Add Qubes Master Signing Key to dom0

[andrewdavidwong]

As John David R. Smith suggested, the Qubes Master Signing Key should be included in dom0, to mitigate the risk of an MITM attack replacing the key. This would also provide users with an additional means of confirming that their copy of the key is genuine. (As a corollary, it's yet another place that an attacker would have to attempt to replace the key with a forgery in order to deceive users.)

I recall someone suggesting this a long time ago, and I (think I) also recall @marmarek doing it, but I can't find the original thread or issue, and I don't see the key in /etc/pki/rpm-gpg/.

[rustybird]

I recall someone suggesting this a long time ago, and I (think I) also recall @marmarek doing it, but I can't find the original thread or issue, and I don't see the key in /etc/pki/rpm-gpg/.

qubes-core-vm provides /usr/share/qubes/qubes-master-key.asc in VMs, but providing it in dom0 too would help people who have their DVD writer attached to the same controller as their hard disk. They could burn a verified Qubes (and only Qubes) ISO in dom0 without breaking the security model.

[tasket]

This would be really nice to have in R3.2 about now. It makes the key verification a bit more secure, and helps users by removing several steps from the process. Even better if the R4.0 signing key is also included.

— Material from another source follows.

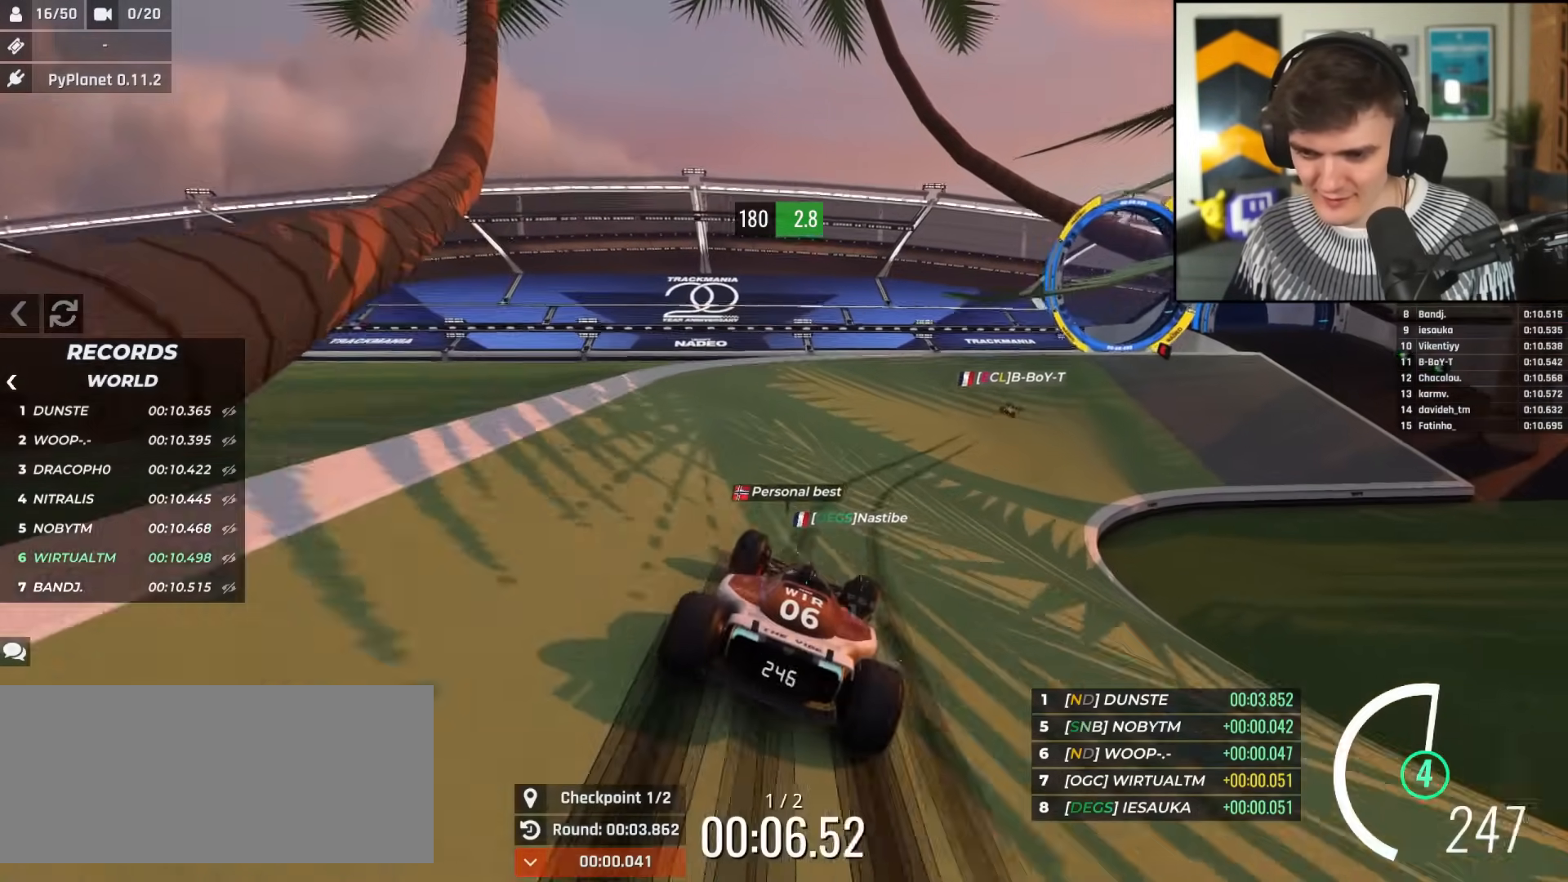
{"keys": ["right", "up"], "events": [[67, "right", "down"], [117, "right", "up"], [167, "left", "down"], [300, "left", "up"], [400, "right", "down"]]}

I think it makes sense to include the signing key for the next iteration in the current OS.

[andrewdavidwong]

This issue is being closed because:

• This issue has the "Release 3.2 updates" milestone.
• Qubes OS 3.2 recently reached end-of-life (EOL).
• This issue has not been updated in over a year.

If anyone believes that this issue should be reopened, please let us know in a comment here.

[woju]

@andrewdavidwong This doesn't seem related to a particular release.